You run an Instagram feature page (@writersph) with your friends @sicharsb, @iridescenceofbeing, and @minanatividad. I am honored to have had my poems appear on various ‘Yosi Break’ IGTV episodes (which are very entertaining). Would you mind sharing a bit more about what the intentions of this page are, and why you decided to start it?
As always, @iridescenceofbeing and I got bored and started a page.
I guess you can say that we didn’t really have a goal in mind and we just wanted it to be a place where Filipino writers could be seen and could connect with each other.
During the lockdown, I asked @sicharsb if she wanted to do a live show with me. I’d read the English poems and she’d sing some songs. And then I realized. . Shit! What about the Filipino poems? I practically begged @minanatividad to join us.
I have no idea where this page is going or what it should look like years from now. Lately though, we’ve been exploring the idea of helping the community in a more tangible way by promoting fundraising projects and also spearheading some ourselves.
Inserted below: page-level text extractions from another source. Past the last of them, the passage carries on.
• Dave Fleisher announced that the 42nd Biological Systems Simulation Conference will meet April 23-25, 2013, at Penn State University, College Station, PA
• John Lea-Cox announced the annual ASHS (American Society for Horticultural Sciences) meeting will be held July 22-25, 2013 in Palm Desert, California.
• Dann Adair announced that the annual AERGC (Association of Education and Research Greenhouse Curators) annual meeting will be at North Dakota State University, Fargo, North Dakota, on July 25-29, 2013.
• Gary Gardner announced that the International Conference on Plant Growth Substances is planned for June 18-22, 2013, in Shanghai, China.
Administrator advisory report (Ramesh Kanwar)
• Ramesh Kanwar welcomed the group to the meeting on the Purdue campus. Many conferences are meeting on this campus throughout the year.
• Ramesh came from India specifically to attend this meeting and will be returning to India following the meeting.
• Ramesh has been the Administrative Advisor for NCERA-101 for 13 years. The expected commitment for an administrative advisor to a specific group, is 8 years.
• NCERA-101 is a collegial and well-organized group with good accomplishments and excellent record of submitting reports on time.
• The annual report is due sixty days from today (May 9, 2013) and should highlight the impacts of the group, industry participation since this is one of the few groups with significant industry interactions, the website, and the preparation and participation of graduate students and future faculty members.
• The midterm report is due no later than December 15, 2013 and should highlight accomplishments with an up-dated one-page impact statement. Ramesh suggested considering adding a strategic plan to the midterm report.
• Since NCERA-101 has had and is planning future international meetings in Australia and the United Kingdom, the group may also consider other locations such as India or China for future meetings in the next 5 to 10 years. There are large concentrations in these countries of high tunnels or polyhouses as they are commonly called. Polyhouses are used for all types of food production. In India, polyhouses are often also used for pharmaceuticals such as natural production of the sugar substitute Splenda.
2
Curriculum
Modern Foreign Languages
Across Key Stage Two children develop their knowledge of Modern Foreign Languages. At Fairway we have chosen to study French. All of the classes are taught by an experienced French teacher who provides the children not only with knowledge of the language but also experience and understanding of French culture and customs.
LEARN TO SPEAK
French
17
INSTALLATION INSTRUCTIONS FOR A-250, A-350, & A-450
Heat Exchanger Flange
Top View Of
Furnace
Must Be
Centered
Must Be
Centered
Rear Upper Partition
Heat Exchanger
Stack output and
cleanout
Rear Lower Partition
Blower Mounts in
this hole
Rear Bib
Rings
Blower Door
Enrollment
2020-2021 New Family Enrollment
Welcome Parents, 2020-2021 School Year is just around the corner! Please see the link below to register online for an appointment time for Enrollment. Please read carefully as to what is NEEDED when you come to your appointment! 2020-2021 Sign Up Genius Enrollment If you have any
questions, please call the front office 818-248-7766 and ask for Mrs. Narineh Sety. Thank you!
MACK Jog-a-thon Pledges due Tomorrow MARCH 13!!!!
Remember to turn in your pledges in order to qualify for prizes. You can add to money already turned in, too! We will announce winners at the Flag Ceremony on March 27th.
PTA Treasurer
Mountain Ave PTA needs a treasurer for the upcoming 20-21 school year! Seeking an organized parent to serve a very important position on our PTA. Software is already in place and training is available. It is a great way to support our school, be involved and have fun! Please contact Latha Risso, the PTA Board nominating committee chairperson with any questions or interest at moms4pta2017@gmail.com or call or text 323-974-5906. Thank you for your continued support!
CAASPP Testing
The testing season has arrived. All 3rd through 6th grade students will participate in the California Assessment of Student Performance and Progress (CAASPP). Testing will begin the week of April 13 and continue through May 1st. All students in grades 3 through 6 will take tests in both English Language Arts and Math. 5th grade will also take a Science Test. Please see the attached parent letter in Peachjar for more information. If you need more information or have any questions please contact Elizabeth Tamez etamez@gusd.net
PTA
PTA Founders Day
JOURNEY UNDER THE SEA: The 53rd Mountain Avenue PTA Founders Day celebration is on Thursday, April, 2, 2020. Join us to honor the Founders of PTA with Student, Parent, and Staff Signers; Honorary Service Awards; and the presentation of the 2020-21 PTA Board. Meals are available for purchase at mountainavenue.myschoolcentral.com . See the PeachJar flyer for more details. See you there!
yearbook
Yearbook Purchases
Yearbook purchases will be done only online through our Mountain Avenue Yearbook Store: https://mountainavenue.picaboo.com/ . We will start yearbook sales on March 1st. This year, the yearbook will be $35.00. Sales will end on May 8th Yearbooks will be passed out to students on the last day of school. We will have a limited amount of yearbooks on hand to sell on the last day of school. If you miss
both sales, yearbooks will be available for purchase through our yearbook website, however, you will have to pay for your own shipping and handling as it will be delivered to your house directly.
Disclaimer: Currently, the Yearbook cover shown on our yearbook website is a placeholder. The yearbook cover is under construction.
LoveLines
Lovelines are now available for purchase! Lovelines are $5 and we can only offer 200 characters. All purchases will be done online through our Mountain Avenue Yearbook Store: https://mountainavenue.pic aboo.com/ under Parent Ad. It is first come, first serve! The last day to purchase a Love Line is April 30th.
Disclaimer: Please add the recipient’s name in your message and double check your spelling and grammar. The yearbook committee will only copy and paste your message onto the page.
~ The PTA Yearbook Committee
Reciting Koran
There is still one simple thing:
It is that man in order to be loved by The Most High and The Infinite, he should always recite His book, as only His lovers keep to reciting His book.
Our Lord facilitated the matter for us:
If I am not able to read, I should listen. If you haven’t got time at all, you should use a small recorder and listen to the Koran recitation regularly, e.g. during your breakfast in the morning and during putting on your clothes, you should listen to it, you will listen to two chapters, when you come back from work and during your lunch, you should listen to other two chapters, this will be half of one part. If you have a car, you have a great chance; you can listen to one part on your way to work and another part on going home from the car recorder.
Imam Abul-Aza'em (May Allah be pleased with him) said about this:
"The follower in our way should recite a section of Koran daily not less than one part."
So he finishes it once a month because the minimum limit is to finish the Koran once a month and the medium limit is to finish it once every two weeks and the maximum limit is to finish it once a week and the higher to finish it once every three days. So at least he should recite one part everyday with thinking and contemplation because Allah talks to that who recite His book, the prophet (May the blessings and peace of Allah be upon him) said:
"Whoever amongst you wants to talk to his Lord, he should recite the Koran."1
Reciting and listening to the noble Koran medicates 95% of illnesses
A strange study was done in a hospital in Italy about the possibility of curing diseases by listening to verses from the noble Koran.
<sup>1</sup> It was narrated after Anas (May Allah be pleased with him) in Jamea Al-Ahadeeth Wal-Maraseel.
Thanks so much for speaking with me. Before you go, I wanted to mention that in 2019, you were published as one of the various authors of Joyful Light: Modern Christian Poetry by Filipino Women. You graciously gifted me a copy, and I loved it. I also know you are continually active with arts, crafts, and more. Do you have any plans regarding your work? What does the near future of your writing and art look like?
It looks like. . I got bored and got busy creating.